Resta la gioia di un’esperienza grande. Di vita, prima che professionale. La soddisfazione primordiale di gareggiare e quasi sempre di vincere le battaglie dell’edicola. E poi quella gustosissima, da veri agonisti, consistente nell’aver costretto il più grande quotidiano del Sud, edito da Caltagirone e non da uno qualsiasi, a tener inchiodato il suo prezzo, in provincia di Caserta, al livello di un semi free press anche nel momento in cui La Stampa di Torino aveva lasciato nudo il Corriere di Caserta. E se qualcuno obietta che trattasi di gratificazioni solo morali e platoniche, io rispondo a petto in fuori che è vero, anzi verissimo. E dico anche, chissenefrega: ognuno vive a modo suo. C’è chi si ciba solo di soldi e di pragmatismo e chi insegue un altro tipo di gloria, tutt’altro che vana.

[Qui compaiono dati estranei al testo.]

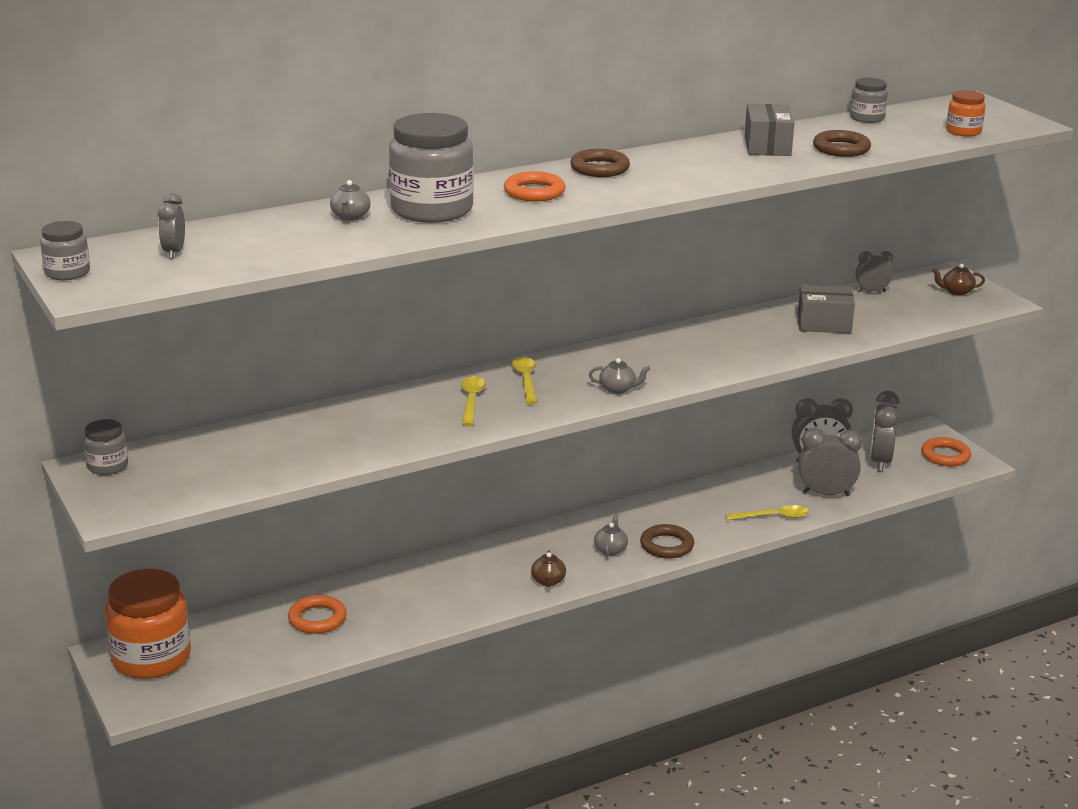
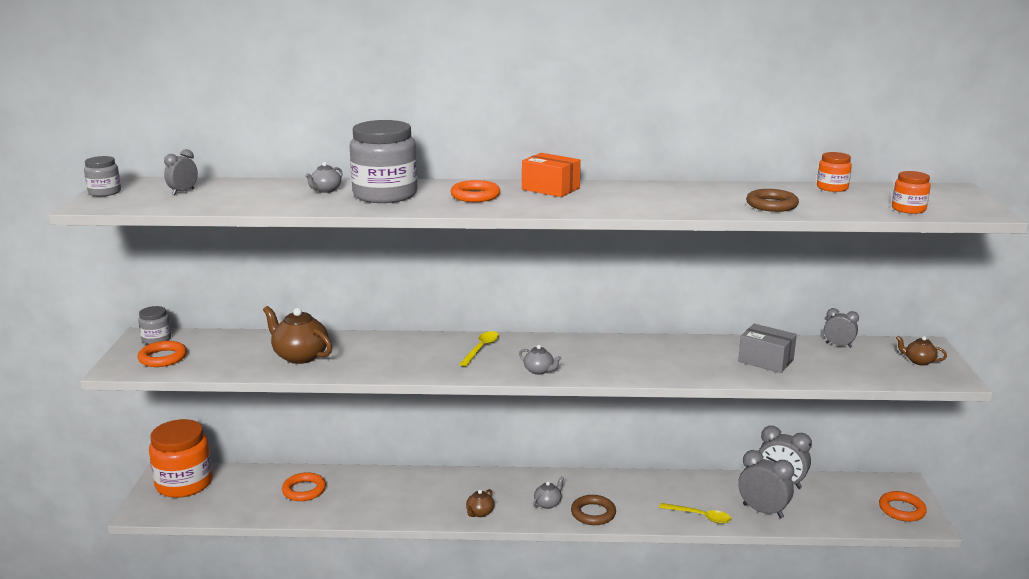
camera: 30 degrees right, 5 degrees down
(153, 486) = (162, 358): none -> orange ring
(327, 440) = (300, 356): none -> brown teapot
(471, 401) = (426, 353): yellow spoon -> none
(599, 168) = (550, 189): brown ring -> orange box
(767, 146) = (710, 194): grey box -> none
(867, 118) = (832, 188): grey jar -> orange jar
(880, 461) = (836, 498): grey clock -> none

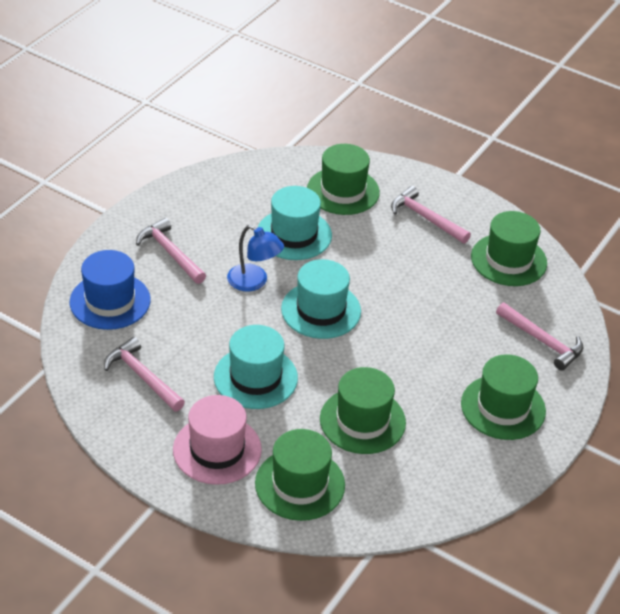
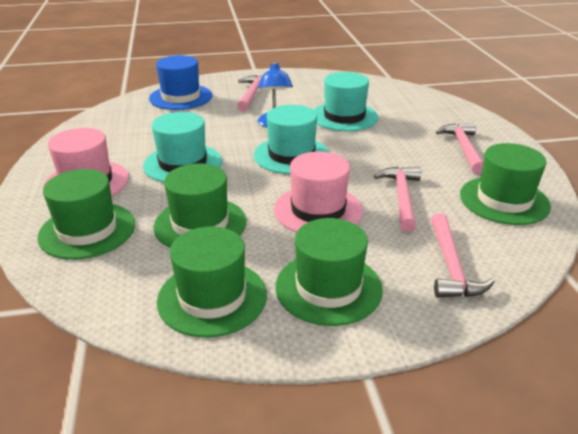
camera: 50 degrees right, 10 degrees down
(142, 376) = (127, 131): pink hammer -> pink hammer (402, 197)
(343, 191) = (418, 112): green hat -> green hat (212, 297)
(415, 352) = (318, 210): none -> pink hat

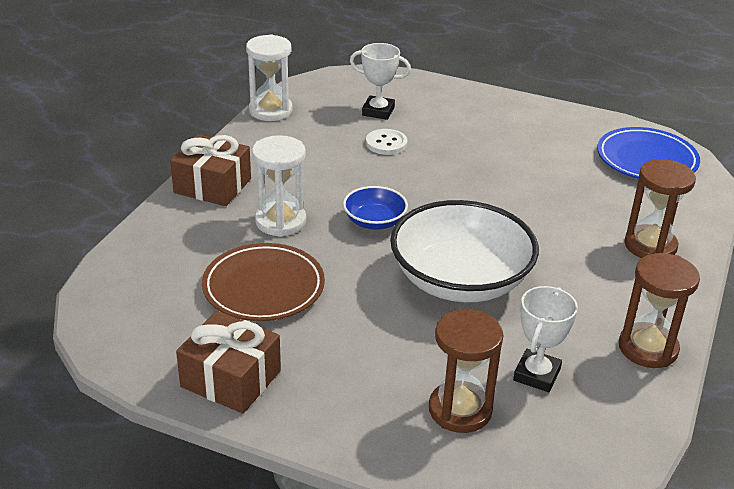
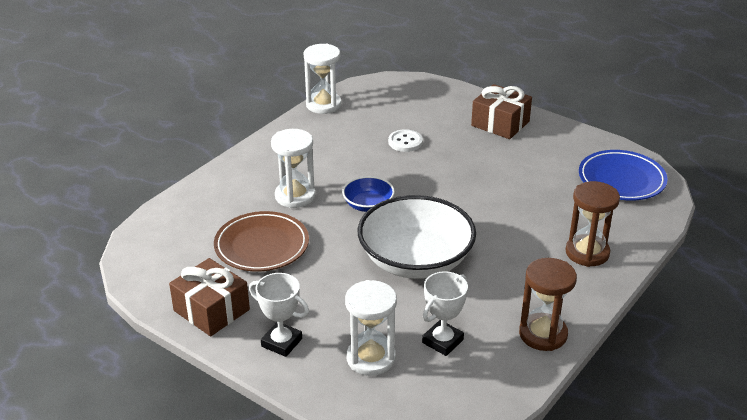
camera: 15 degrees right, 0 degrees up
(212, 186) = (254, 162): brown gift -> brown gift (500, 123)
(378, 111) = (410, 114): white trophy -> white trophy (281, 342)
(460, 410) = (371, 358): brown hourglass -> white hourglass

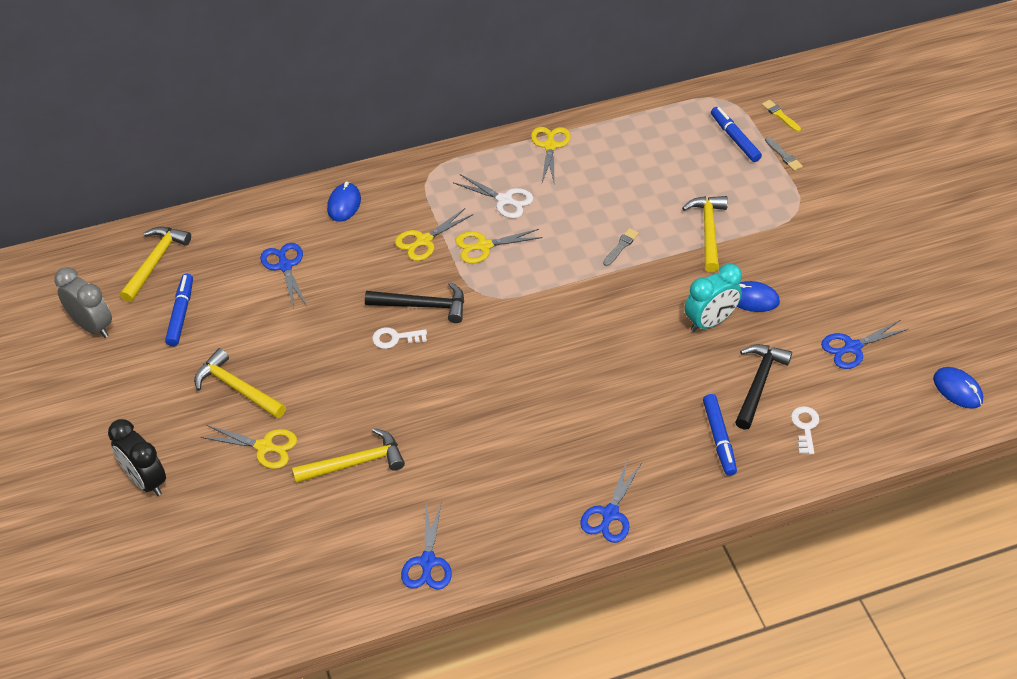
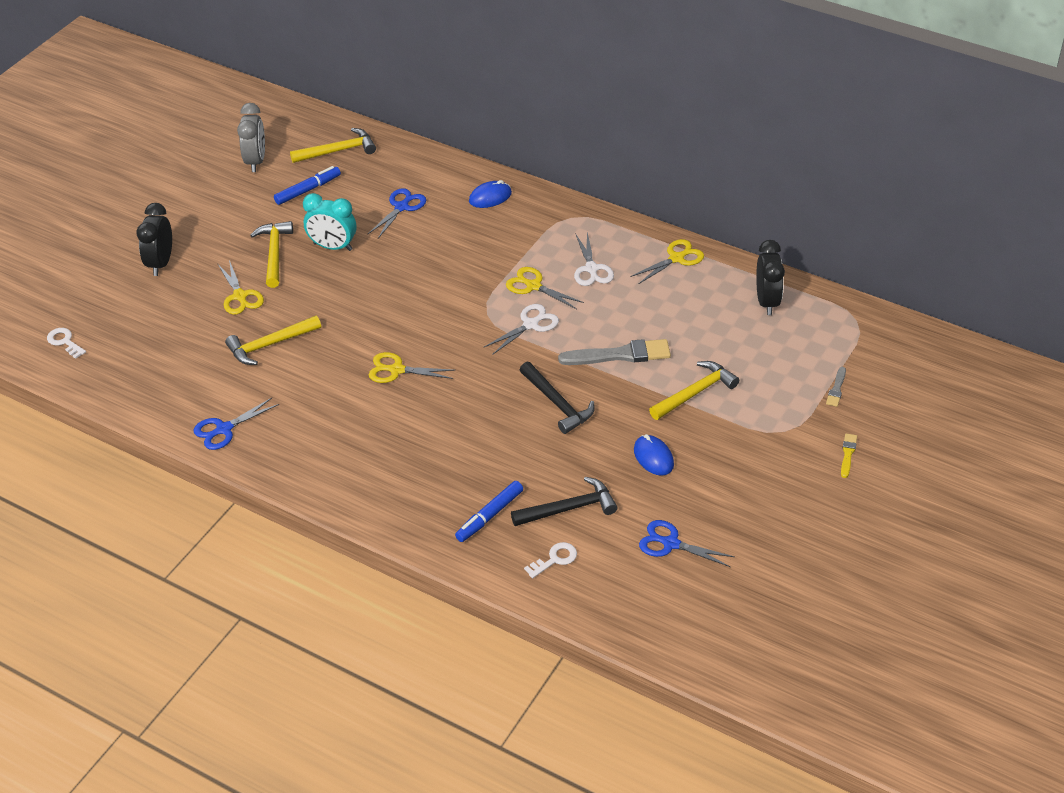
camera: 50 degrees right, 5 degrees down
(355, 463) = (270, 345): yellow hammer -> yellow hammer turned 120 degrees clockwise
(395, 338) = (397, 296): white key -> white key (64, 342)
(422, 305) = (441, 291): black hammer -> black hammer (557, 403)
(424, 240) = (503, 254): yellow scissors -> yellow scissors (397, 370)
(527, 276) = (530, 325): none -> white scissors
(610, 514) = (356, 496): blue scissors -> none
(621, 246) = (619, 355): grey brush -> grey brush, size x2.06
(654, 130) = (767, 302): none -> black clock
(710, 322) = (600, 446): turquoise clock -> turquoise clock (333, 247)
(735, 139) = (818, 351): blue marker -> none
(780, 115) = (881, 361): yellow brush -> yellow brush (848, 454)
(957, 389) = (699, 633): blue mouse -> none

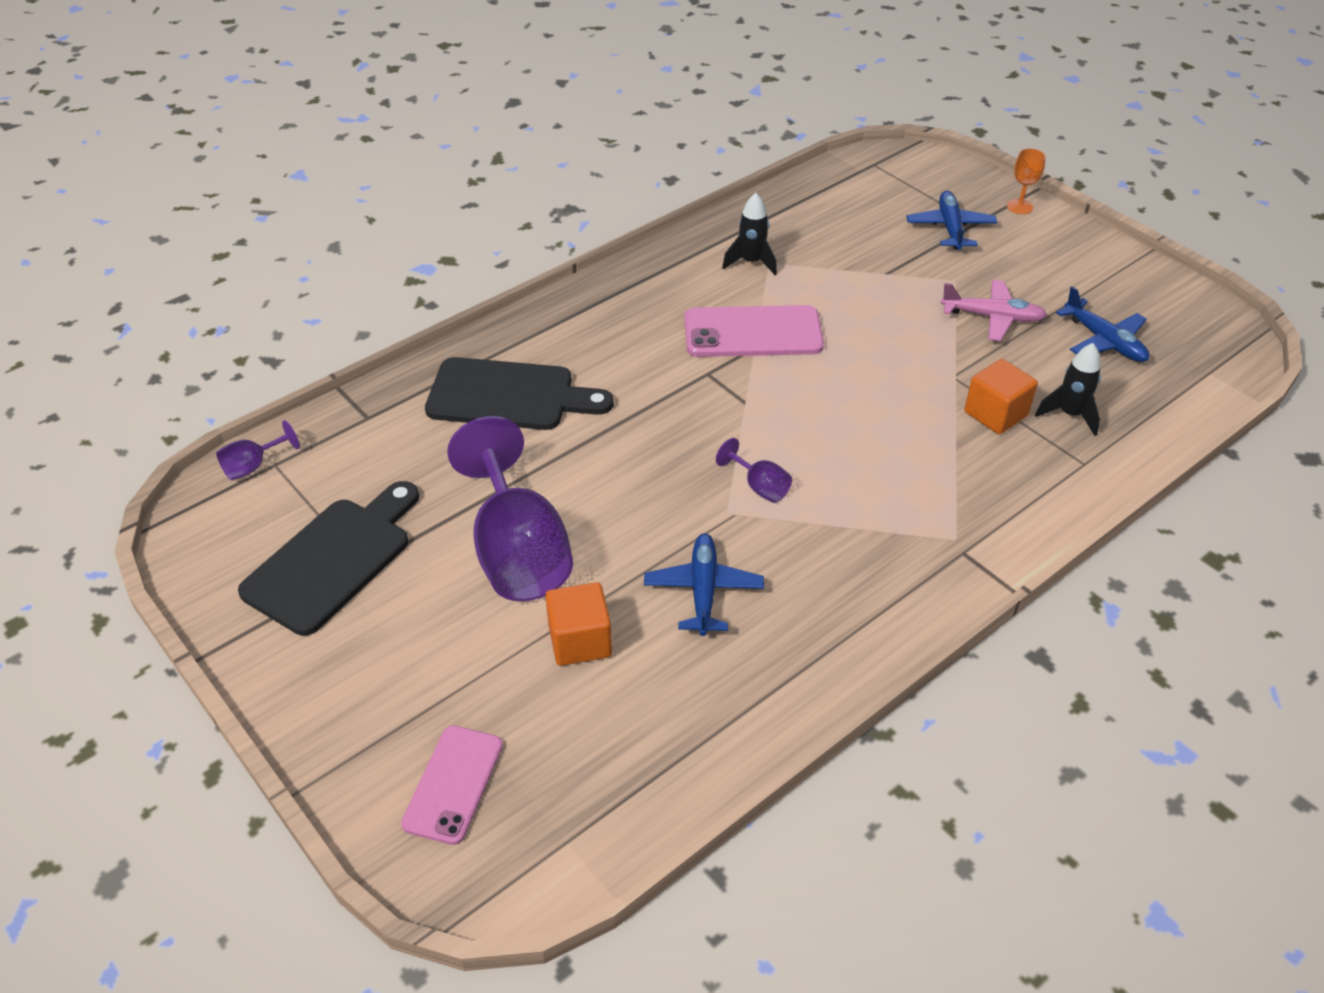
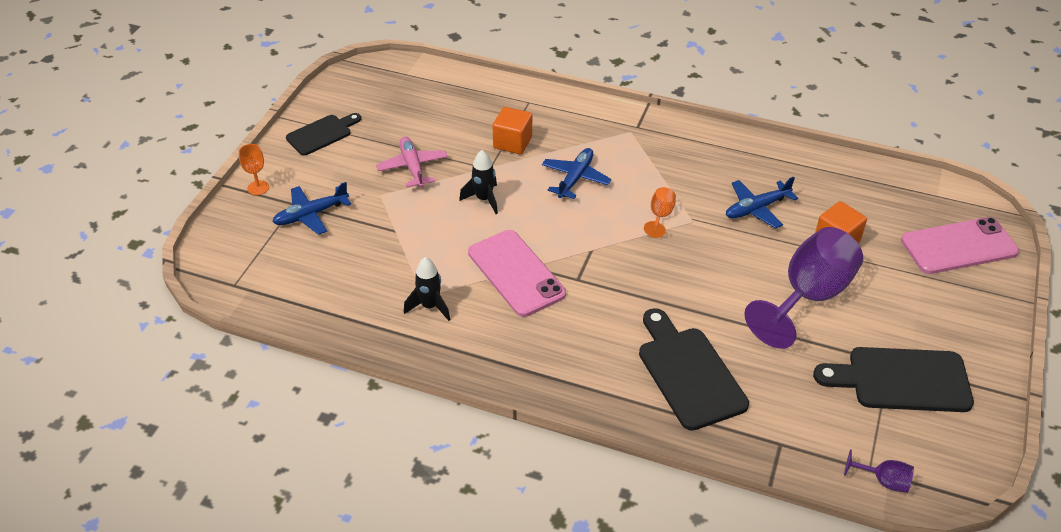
camera: 120 degrees left, 0 degrees up
(453, 784) = (958, 246): pink phone -> pink phone, size x1.51
(759, 486) = (660, 216): purple goblet -> orange goblet
(1070, 415) = (490, 115): black rocket -> black rocket (484, 199)
(1100, 270) = (322, 134): none -> black cutting board
(1104, 341) = (404, 117): blue plane -> blue plane (575, 178)

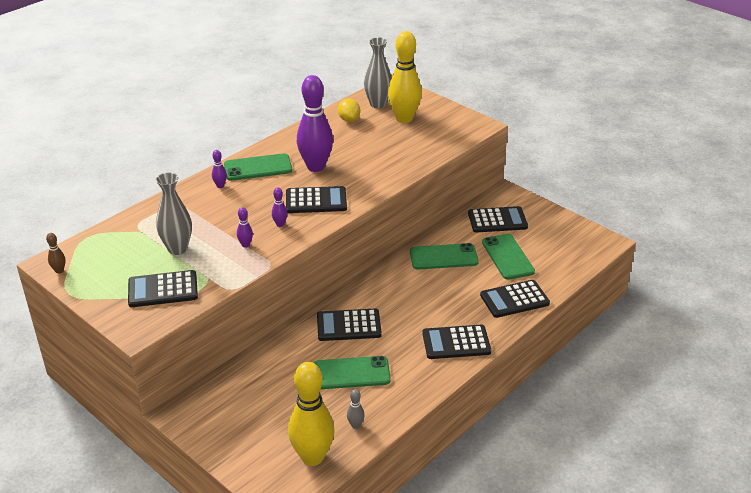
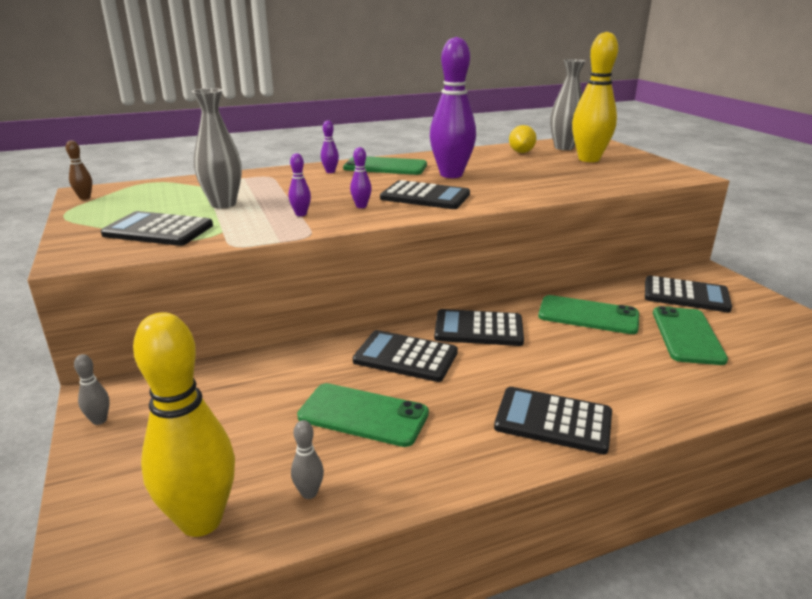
camera: 25 degrees right, 10 degrees down
(197, 428) = (99, 420): none -> grey bowling pin
(514, 299) = (680, 388): black calculator -> black calculator (478, 329)

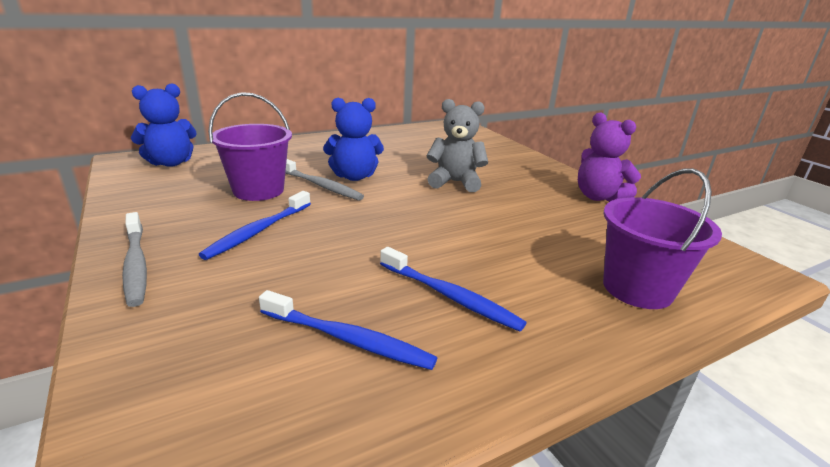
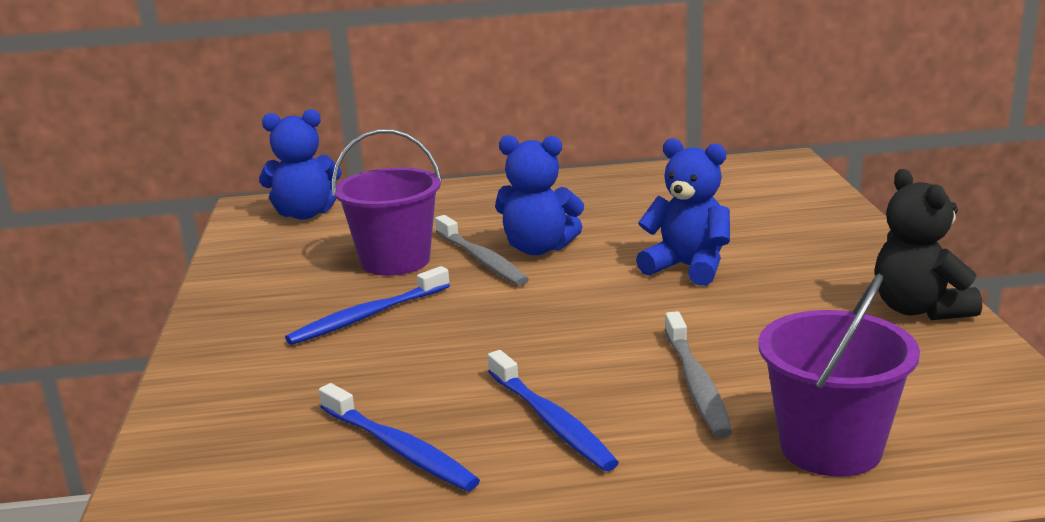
camera: 25 degrees right, 5 degrees down
(136, 264) = (218, 342): grey toothbrush -> grey toothbrush (696, 384)
(455, 182) = (688, 267): grey teddy bear -> blue teddy bear
(598, 197) = (919, 309): purple teddy bear -> black teddy bear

In conclusione, due ringraziamenti, gli unici a persone al di fuori della redazione: al caro Piero Illiano, responsabile della diffusione e protagonista assoluto del successo del Corriere di Caserta per capacità, passione, competenza e per uno spirito di sacrificio sprezzante di ogni pericolo diurno e notturno. Illiano è uno di quegli stoici che, per dirlo alla Bellavista, fanno la doccia e non il bagno. Uno di quelli, cioè, che piace a me. E a Pasquale Clemente, uomo gentile, discreto. Uno di poche parole, con cui ho condiviso, tra la fine del 2.003 e la prima parte del 2.005, un anno e mezzo nel quale io, lui e questa bellissima redazione abbiamo dimostrato tutti insieme qualcosa. Qualcosa di molto grande.